Officials from Arizona’s health department and the U.S. Army Corps of Engineers spent hours scouring a shuttered Phoenix hospital to see how quickly it could be running if an expected surge of coronavirus cases hits.

The state is looking to reopen two closed Phoenix hospitals and convert a specialty hospital. The review of the closed St. Luke’s Medical Center is part of an effort to nearly double hospital capacity from the current 16,900 to the nearly 30,000 officials say might be needed by May.

"It’ll take three or four weeks to get St. Luke’s ready," said Robert Klein with the Army Corps of Engineers.

On Thursday, a small team from the Army Corps of Engineers took a tour of Core Institute, located in North Phoenix. The facility is meant mostly for orthopedic cases.

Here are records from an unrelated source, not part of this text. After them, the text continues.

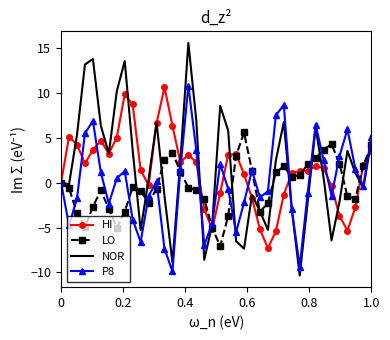

What is the smallest value displayed?

-10.3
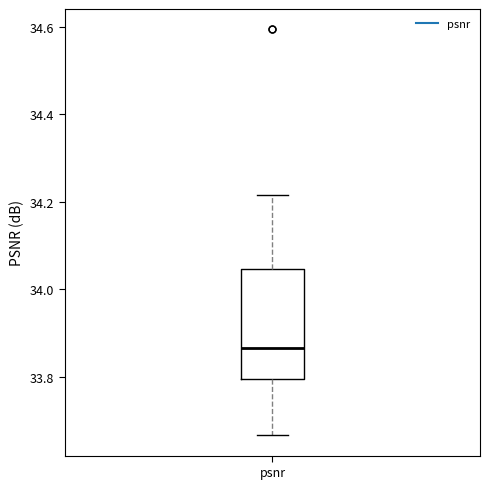

Where is the upper edge of the box for psnr on the y-axis? The values are not printed on the chart, so give them approximately, as read against the axis.

34.04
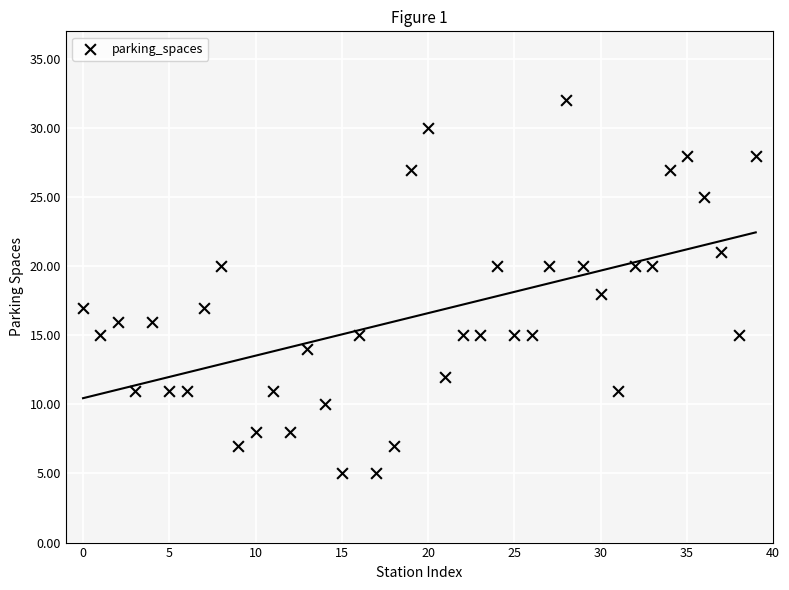

What is the range of Y values (max minus min)?

27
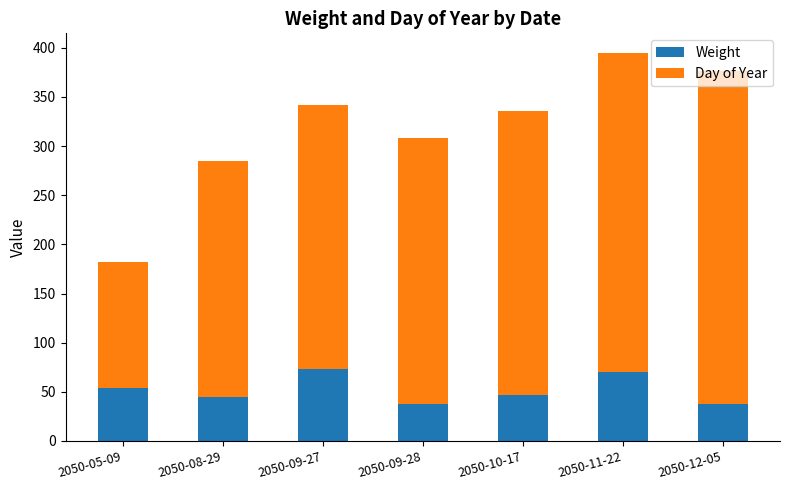

The Weight series shows 119 at 2050-11-22. True or false?

False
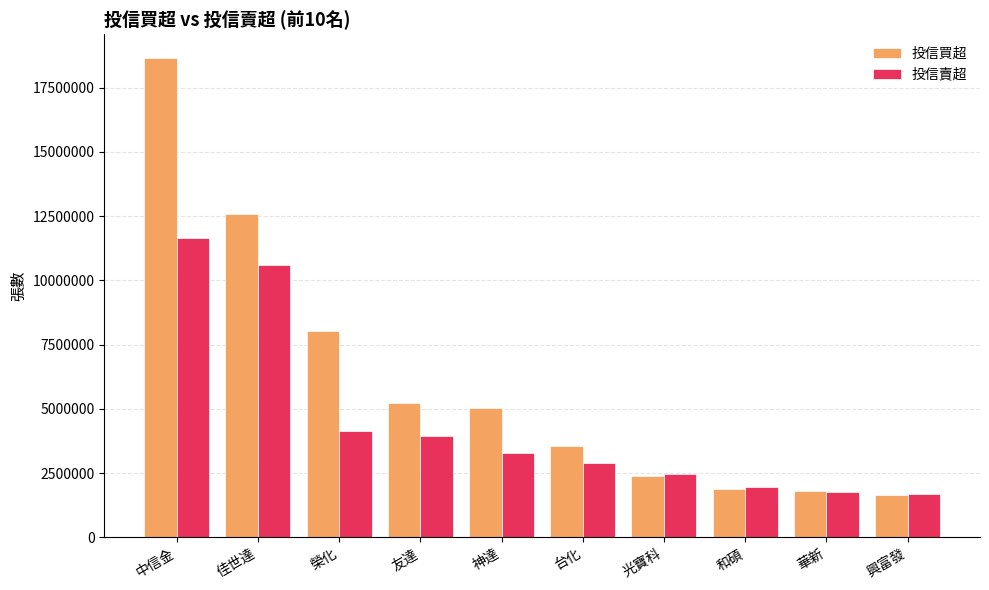

At which category is the sum across all series the highest?

中信金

The quickest way to boost capacity is if existing hospitals convert other areas to patient care, something they are already planning to do. Hospitals are planning to convert recovery rooms, unused surgical suites and other areas to boost capacity.

“Even if they can do that by 50%, that would be another 8,000 beds potentially and another 700 ICU beds,” Health Services Department Director Dr. Cara Christ said. The state currently has about 1,500 intensive care unit beds.

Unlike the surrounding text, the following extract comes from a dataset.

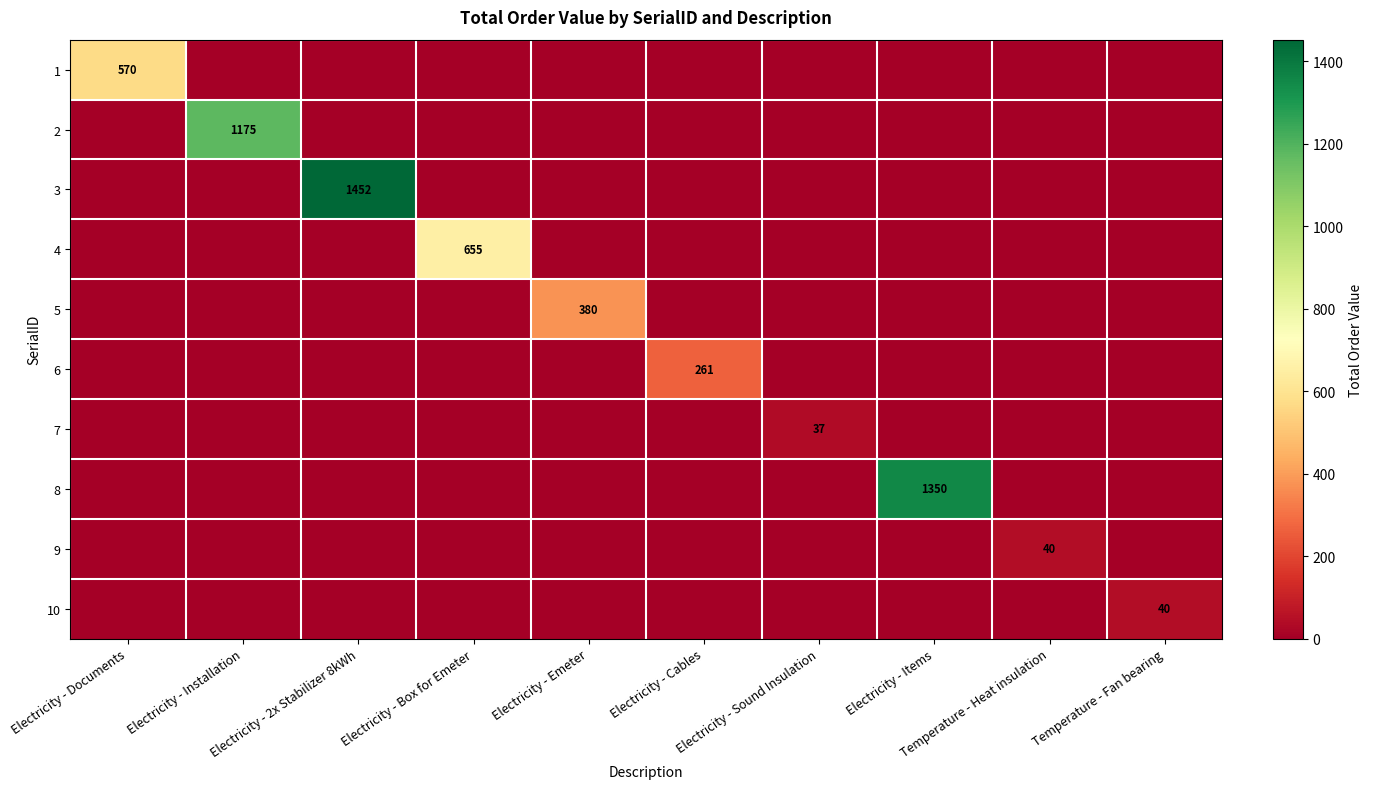

What is the maximum value for 4?

655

Christ said her projections for new beds range from 7,000 to 13,000. The agency is also scouring the state’s outpatient surgical centers for bed space and equipment like ventilators that the most critically ill patients may need, and looking to anesthesia and CPAP machines used for sleep apnea that can be converted into ventilators.

A state request to the federal government to provide 5,000 ventilators has been approved, but is unlikely to be fully met, at least quickly. New York, now the nation’s hotspot for COVID-19 cases caused by the new virus, asked for 30,000 but is getting just 4,000.

Christ is also asking the Army Corps to look at large facilities that could be set up for patients no longer needing acute hospital care but still too ill to go home. Those might include the Coliseum at the state fairgrounds in Phoenix.

During a news conference on Wednesday, the director of the Arizona Department of Health Services, alongside governor Doug Ducey, said peak COVID-19 cases will likely be in April.

Dr. Cara Christ said based off of computer analytics and health officials, the state will see peak cases of the deadly virus from the middle to the end of April.